Enhancement of charge instabilities in Hund's metals by the breaking of rotational symmetry

TL;DR

This paper investigates how breaking rotational symmetry in Hund's metals enhances charge instabilities, leading to divergent electronic compressibility, especially relevant for materials like iron-based superconductors.

Contribution

It demonstrates that spin-anisotropy and crystal-field splitting extend the charge instability region in Hund's metals, linking it to local degree of freedom freezing.

Findings

Breaking rotational invariance promotes charge instability.

Charge instability region expands with spin-anisotropy and crystal-field splitting.

Instability is connected to rapid changes in electronic kinetic energy.

Abstract

We analyze multi-orbital Hubbard models describing Hund's metals, focusing on the ubiquitous occurrence of a charge instability, signalled by a divergent/negative electronic compressibility, in a range of doping from the half-filled Mott insulator corresponding to the frontier between Hund's and normal metals.
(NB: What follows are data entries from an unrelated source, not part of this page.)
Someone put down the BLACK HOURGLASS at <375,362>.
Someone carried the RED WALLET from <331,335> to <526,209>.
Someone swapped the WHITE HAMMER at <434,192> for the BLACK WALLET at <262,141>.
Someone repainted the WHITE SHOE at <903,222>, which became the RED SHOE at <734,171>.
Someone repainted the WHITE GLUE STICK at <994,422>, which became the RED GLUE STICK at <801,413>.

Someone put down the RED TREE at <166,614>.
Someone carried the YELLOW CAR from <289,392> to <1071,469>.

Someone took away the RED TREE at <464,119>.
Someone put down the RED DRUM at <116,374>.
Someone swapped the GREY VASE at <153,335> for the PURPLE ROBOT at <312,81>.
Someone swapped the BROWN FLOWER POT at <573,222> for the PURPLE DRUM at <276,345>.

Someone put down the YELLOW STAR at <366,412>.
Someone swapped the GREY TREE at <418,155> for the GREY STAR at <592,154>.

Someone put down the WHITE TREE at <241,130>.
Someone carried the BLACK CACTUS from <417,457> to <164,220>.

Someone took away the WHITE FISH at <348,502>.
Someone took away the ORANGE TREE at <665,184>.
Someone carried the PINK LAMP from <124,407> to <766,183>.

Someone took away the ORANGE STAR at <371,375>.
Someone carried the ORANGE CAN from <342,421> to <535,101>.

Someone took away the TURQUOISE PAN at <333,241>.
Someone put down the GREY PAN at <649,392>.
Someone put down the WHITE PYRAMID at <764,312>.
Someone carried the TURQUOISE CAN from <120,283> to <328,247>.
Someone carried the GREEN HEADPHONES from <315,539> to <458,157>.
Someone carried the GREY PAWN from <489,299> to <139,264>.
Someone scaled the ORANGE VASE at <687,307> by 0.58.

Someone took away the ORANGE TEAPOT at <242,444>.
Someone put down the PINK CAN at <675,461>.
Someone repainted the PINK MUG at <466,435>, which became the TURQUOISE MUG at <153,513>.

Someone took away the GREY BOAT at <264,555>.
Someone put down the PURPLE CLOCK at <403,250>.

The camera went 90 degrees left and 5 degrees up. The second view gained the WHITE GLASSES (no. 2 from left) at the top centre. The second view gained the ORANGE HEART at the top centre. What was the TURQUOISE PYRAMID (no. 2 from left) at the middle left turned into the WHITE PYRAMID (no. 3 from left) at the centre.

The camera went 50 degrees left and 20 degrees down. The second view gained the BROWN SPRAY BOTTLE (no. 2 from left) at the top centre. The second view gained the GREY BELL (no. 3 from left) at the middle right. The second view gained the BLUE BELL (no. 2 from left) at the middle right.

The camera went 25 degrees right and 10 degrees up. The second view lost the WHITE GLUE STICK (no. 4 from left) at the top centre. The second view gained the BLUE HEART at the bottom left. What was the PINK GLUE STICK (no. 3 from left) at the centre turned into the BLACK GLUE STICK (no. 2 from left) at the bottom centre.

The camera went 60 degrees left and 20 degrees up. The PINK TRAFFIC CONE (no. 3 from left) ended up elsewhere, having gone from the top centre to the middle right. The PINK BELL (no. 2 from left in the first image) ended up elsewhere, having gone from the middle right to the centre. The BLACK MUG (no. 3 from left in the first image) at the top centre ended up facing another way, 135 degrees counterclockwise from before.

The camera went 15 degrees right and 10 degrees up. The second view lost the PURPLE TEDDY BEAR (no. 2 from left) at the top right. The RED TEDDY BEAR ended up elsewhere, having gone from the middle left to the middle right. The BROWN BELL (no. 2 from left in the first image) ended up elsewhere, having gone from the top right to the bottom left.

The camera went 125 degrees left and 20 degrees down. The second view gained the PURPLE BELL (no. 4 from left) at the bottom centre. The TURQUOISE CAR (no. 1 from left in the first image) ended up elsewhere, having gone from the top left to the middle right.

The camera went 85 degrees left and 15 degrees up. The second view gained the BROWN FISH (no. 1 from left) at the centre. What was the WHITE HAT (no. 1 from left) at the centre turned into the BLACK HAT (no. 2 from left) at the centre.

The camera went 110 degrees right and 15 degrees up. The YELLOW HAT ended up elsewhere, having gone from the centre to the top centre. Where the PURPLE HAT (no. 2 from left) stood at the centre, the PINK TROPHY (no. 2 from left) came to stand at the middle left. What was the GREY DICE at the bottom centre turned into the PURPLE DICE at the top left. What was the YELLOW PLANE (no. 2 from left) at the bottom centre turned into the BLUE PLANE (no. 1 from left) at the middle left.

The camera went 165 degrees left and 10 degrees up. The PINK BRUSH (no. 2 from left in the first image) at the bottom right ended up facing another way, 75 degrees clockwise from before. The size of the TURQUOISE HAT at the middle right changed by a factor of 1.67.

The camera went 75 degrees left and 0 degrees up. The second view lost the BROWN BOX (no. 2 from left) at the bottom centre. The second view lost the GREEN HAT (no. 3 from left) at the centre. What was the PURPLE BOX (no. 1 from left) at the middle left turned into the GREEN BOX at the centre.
We show that the breaking of rotational invariance favors this instability: both spin-anisotropy in the interaction and crystal-field splitting among the orbitals make the instability zone extend to larger dopings, making it relevant for real materials like iron-based superconductors. These observations help us build a coherent picture of the occurrence and extent of this instability. We trace it back to the partial freezing of the local degrees of freedom in the Hund's metal, which reduces the allowed local configurations and thus the quasiparticle itinerancy. The abruptness of the unfreezing happening at the Hund's metal frontier can be directly connected to a rapid change in the electronic kinetic energy and thus to the enhancement and divergence of the compressibility.